_Task inputs_:
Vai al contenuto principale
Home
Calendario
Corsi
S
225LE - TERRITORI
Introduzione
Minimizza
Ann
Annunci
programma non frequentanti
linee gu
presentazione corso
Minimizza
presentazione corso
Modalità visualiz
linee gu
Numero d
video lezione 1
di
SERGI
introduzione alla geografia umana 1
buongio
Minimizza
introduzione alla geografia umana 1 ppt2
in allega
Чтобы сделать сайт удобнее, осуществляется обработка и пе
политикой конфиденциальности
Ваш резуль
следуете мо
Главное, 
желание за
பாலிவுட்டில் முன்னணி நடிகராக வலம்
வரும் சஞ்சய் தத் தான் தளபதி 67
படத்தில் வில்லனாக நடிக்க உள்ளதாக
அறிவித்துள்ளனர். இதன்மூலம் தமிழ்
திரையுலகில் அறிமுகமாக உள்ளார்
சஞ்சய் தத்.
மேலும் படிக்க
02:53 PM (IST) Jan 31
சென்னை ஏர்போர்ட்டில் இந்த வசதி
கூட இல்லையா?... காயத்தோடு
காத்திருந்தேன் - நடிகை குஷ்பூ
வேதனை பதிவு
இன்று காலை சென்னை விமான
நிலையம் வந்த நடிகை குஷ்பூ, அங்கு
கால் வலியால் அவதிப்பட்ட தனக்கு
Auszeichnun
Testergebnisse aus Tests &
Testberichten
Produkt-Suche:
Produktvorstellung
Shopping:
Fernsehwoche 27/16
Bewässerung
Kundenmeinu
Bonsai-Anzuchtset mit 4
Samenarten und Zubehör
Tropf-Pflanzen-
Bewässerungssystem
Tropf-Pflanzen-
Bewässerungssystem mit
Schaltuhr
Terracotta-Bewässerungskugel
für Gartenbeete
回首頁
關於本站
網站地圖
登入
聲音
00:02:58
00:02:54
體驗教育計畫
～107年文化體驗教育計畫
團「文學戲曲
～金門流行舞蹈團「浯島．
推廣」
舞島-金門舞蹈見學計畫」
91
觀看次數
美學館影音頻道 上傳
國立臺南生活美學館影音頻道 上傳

_Task to carry out_: Filter the records above for lines containing the word "alla", and copy those lines.

_Task answer_:
introduzione alla geografia umana 1
introduzione alla geografia umana 1 ppt2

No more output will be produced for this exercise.